Photographing subjects in the dark and from a distance

edited April 2012 Posted in » Canon T3i Forum
Hi @Moose - This is a wonderful website and I really appreciate your effort in providing tips across different platforms. :) I'm new to the world of SLR's and have the Canon Rebel T3i with a basic EF-S 18-55mm f/3.5-5.6 IS kit lens. I have two questions...

1) How do I shoot pictures in the dark using my T3i? I tried different modes, but either the pics are blurry or the camera does not click.

2) How do you focus on people close to the camera and a far off object? In my case I could not take good pictures when I went to see the Hollywood sign from Griffiths observatory. :( I want to take good pics next time.

Thanks, KS


  • edited April 2012
    Hi @hsks - Do you really mean in the "dark" without flash? For low light shots using your current lens, you will need to set your mode dial to AV, the aperture to F3.5 and your lens to 18mm. Set your Auto ISO to the highest level. Mount your camera on a tripod (switch off IS) and set your self-timer to 2 seconds. With luck you might get something albeit very noisy (grainy).

    To answer your second question...Canon has a mode on the dial marked A-DEP. This mode attempts to make sure that everything from near to far is in focus. When you are more confident with your camera you can try setting aperture to give the required DOF (depth of field). I am sure Moose will come back with more (and probably better tips). Best regards, PBked
  • Howdy @hsks - I appreciate the kind words and welcome to the T3i forum. Let's dive right in...

    1) The T3i will disable autofocus when focus can't be achieved. In situations where it's extremely dark, you'll actually need to turn off autofocus in order to capture a shot. You can do this by switching the AF/MF switch on your lens to MF. To prevent blur, you'll need to mount your T3i to a tripod. If you're trying to compose moving subjects (portraits, kids, groups, etc...) in extremely dark situations, you'll need the assistance of flash.

    2) In order to get everything in focus, I would enable Aperture priority (Av) and set your aperture f-number between f/8 to f/16 depending on how far away the Hollywood sign is from where you're shooting from. Higher f-numbers lengthen the depth of field, putting more of the scene into focus.
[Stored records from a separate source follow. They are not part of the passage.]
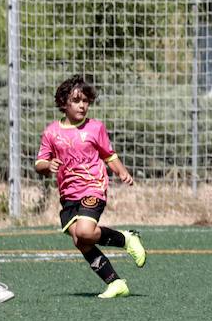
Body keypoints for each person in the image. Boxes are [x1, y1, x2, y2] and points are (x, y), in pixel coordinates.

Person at [34, 74, 146, 299]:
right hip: (68, 195)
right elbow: (39, 164)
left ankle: (126, 239)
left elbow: (109, 155)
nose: (82, 105)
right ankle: (116, 283)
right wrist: (48, 165)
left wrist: (121, 171)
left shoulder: (95, 128)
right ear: (64, 102)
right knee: (80, 240)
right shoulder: (51, 132)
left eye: (86, 101)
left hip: (93, 187)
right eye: (77, 100)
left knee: (85, 231)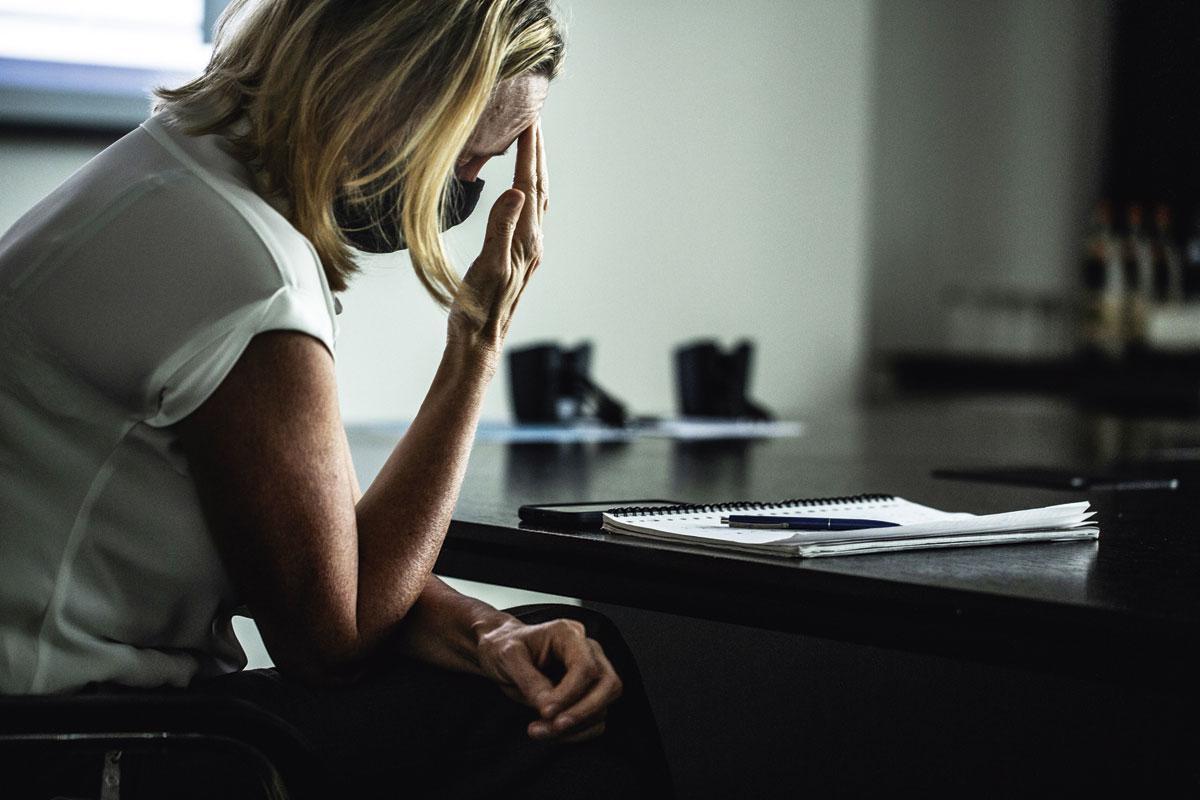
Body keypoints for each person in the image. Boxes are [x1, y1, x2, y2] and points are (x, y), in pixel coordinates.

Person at [0, 0, 670, 795]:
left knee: (552, 652)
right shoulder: (238, 263)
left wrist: (491, 633)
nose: (467, 192)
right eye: (465, 160)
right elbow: (333, 638)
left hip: (65, 719)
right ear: (392, 94)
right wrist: (477, 344)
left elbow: (334, 559)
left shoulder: (175, 178)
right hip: (78, 746)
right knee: (560, 703)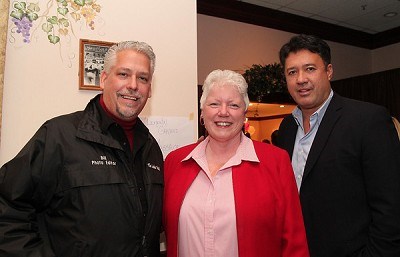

    Hope all of that makes sense and happy shooting! :)
  • edited November 2015
    My son is about to turn one and I want to get some pictures of him in a swing. What setting do I use so I don't get blur?
  • edited November 2015
    Hi @MARCIAP,
    Use Tv (shutter priority) and choose anything around 1000. In bright light, set ISO 100 for best quality. Also try to capture a shot at the end of travel of the swing rather than during the swing. I usually aim for the back for a shot which includes part of the swing and then the front when the child is nearer the camera. These make for pleasing shots and often the child will be looking at you. You will notice that during the swing many children will tend to look down.
    Hope this helps.
  • edited July 2016
    Hello @moose,
    I'm taking maternity pictures at the beach with my Canon Rebel T3i with a EF 16-35mm 1:2.8 and 85mm, but my photos are coming out dark and they look orange (evening shots). How do I fix this?

    Thank you.
  • Hey @vonna - You mentioned some of the shots are at night, how are the photos being lit? Are you using an external flash or just ambient light? It would be best to schedule the shoot just before sunset to get, nice even, warm light.
  • edited July 2016
    I'm taking the portrait photos around 5:30 at sunset. The photos are coming out dark and orange (the two people I'm taking pictures of). I'm having trouble fixing this. Thank you for responding!
  • edited November 2016
    Challenge: photographing inside a dark cave, with mostly flat walls, at max of 15 feet distance, with distance variation max of 4-5 feet. Goal: getting colors, nice range of tones from white to black, textures crystal clear vivid sharp, but not getting washout glare from white areas due to bright flash (even behind a light umbrella). Ideas: tripod, lock mirror, manual mode, LED video light set low and behind a light umbrella, 30 second exposure time, ISO 100, f stop set to get a 0 value on the exposure scale but low enough to get perfect focus on every place in the frame. Thoughts?